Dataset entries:

────────────────────────────────────────

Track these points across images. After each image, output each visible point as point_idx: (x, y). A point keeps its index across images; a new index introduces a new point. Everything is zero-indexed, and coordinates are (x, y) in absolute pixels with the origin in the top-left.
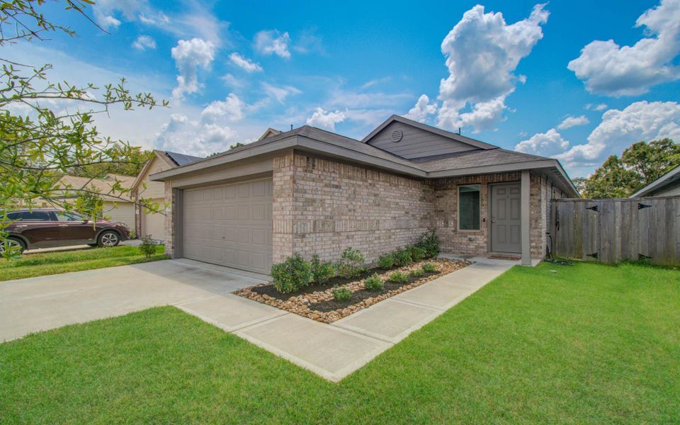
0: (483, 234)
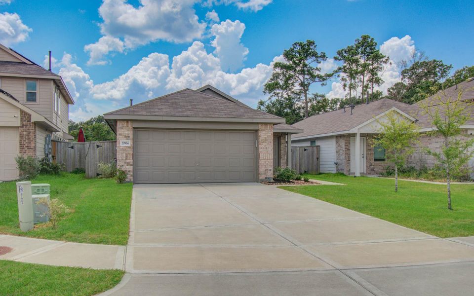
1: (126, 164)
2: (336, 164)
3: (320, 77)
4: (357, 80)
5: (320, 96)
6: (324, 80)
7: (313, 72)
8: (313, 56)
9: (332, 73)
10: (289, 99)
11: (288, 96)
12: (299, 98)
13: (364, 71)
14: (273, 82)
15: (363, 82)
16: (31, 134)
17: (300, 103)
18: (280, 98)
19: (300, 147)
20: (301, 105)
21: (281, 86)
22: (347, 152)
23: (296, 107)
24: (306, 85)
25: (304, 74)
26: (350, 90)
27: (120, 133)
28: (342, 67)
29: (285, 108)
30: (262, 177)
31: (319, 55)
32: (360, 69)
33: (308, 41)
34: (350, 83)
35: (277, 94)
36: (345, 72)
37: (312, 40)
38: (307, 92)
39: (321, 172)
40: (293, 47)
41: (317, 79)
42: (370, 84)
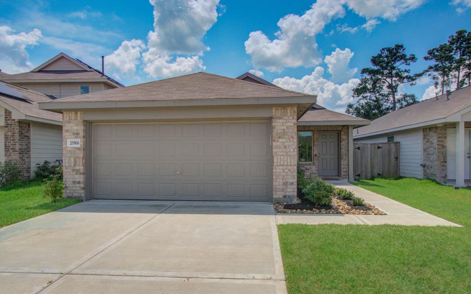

────────────────────────────────────────

● What to do:
Copy the records word for word, leaving no picture in the copy.

● Answer to the exercise:
Track these points across images. After each image, output each visible point as point_idx: (x, y). A point keeps its index across images; a new index introduces a new point. Everything is zero-indexed, and coordinates are (x, y) in absolute pixels with the origin in the top-left.
0: (483, 234)
1: (126, 164)
2: (336, 164)
3: (320, 77)
4: (357, 80)
5: (320, 96)
6: (324, 80)
7: (313, 72)
8: (313, 56)
9: (332, 73)
10: (289, 99)
11: (288, 96)
12: (299, 98)
13: (364, 71)
14: (273, 82)
15: (363, 82)
16: (31, 134)
17: (300, 103)
18: (280, 98)
19: (300, 147)
20: (301, 105)
21: (281, 86)
22: (347, 152)
23: (296, 107)
24: (306, 85)
25: (304, 74)
26: (350, 90)
27: (120, 133)
28: (342, 67)
29: (285, 108)
30: (262, 177)
31: (319, 55)
32: (360, 69)
33: (308, 41)
34: (350, 83)
35: (277, 94)
36: (345, 72)
37: (312, 40)
38: (307, 92)
39: (321, 172)
40: (293, 47)
41: (317, 79)
42: (370, 84)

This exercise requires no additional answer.